[Document extract]

# The 5 conditions that mushrooms need



## shroomboomblio (Apr 30, 2013)

Morel mushrooms need 5 things to emerge and the reason they are so elusive is all five have to fall into place correctly or when the other conditions are present before they can push through the ground and produce the above ground bloom that sends out spores and produces what we all know as a morel. 

1. Morchella (Morel) Mushrooms propogate by sending a hairlike mycelium underground.
The ground can’t be so compact that it blocks the mycelium from doing it’s thing. This is also where the moisture and heat help soften the soil as things thaw out in the spring. The ground being less compact and saturated with extra moisture are also what makes streams and creekbeds such good places to check. 

2. The mycelium needs to find a subsoil food source (decaying tree roots) or surface seeping food source (fallen bark) for the energy and nutrients it expands as it sends the mushroom top up through the soil. This is where the dead roots of mature elms or slipping bark around the base of recently dead tree become one of the critical elements necessary for fruition. 

3. In many of the books I’ve read they say that night time temperatures need to be above 40 degrees for at least 4 days in a row.The overnight lows and daytime highs are key in creating the necessary ground temperatures that everyone knows are a big factor. This is also why burn areas warm up faster and tend to help create necessary conditions when the blackened earth helps warm the soil and create food sources for the mycelium by killing the trees or outer bark. 

4. Daytime temperatures need to be at least above 70 degrees for one or more days as well as the overnight lows remaining above 40 degrees before they come out of their dormant state from winter. The combination of overnight lows and daytime highs directly determine ground temperature. 

5. The last and probably the most critical thing to fall in place is the moisture! We all know how important it is to have moisture at the right times, but we also need the moisture along with heat. Even though we’ve had late spring rains and more moisture than previous years we need the heat and moisture together to create the correct growing conditions that Morchella mushrooms need. Even though the mycelia underground start to awaken once ground temps come up they also need hot days to really do their thing and let the fungus grow.

[/Document extract]
[Extracted entries]

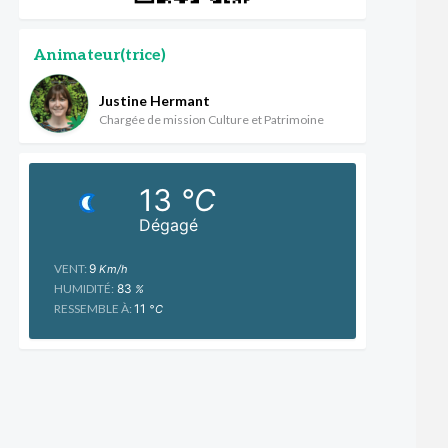
Animateur(trice)
Justine Hermant
Chargée de mission Culture et Patrimoine
13
°C
Dégagé
VENT:
9
Km/h
HUMIDITÉ:
83
%
RESSEMBLE À:
11
°C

[/Extracted entries]

_Directive 1_
According to the morel post, for how many consecutive days must nighttime temperatures stay above 40 degrees?
_Directive 2_
Change "hairlike" to "threadlike" in the morel post, and write out the passage starting at "## shroomboomblio (Apr" and ending at "hairlike mycelium underground.".
_Directive 3_
Take the morel post further, beginning after its last sentence.

_Task output 1_
At least 4 days in a row.

_Task output 2_
## shroomboomblio (Apr 30, 2013)

Morel mushrooms need 5 things to emerge and the reason they are so elusive is all five have to fall into place correctly or when the other conditions are present before they can push through the ground and produce the above ground bloom that sends out spores and produces what we all know as a morel. 

1. Morchella (Morel) Mushrooms propogate by sending a threadlike mycelium underground.

_Task output 3_
The worst thing that could happen would be windy or hot days without moisture that make the subsoil and surface moisture disappear. 

Good luck to all and remember someone has to be the first one to find a few. Some guy at work has a friend that supposedly found 6 over the last couple days, but didn't take any pictures to prove it blah, blah blah.... I'll go find my own and know that they're out.

The nice thing is with all the rain we've had this spring and now the heat eventually falling into place while we still have moisture conditions seem right that we could have a really good season in store for us in NE Iowa.

6. Whatever you do, use a breathable mesh bag so the spores can drop as you walk rather than using a plastic grocery store type bag. Once they have sprouted they still need to get fertilized by the blowing spores above ground so they’ll continue on in the future. I’ll call this the 6th condition for perpetuation in the future!

Good luck to all and happy hunting!

ShroomBoomblio


----------



## fun gus (Apr 24, 2014)

Great info. I've Been hunting for 50 years- since I was 2. Grandpa said morels grow from first bloom of lilac to last living bloom of lilac. It's BenN 50 years and it's true. Pros tell me whatever it's 4 inch soil temp of 53 for 3 days. Both are right lilac first bloom at 53 for 3 days. Lilacs new high sunny ground lilacs are full bloom lower ground lilacs dying north slopes. That is a generalization but solid pattern. In mid season wet years I go out and once picked 20 pounds with 2 inches of snow!
I'm getting them in central iowa but the 5 things have not been in balance so low numbers. Hopefully the rain brings us all a great mess of morels today


----------



## mikekrebill (Oct 17, 2012)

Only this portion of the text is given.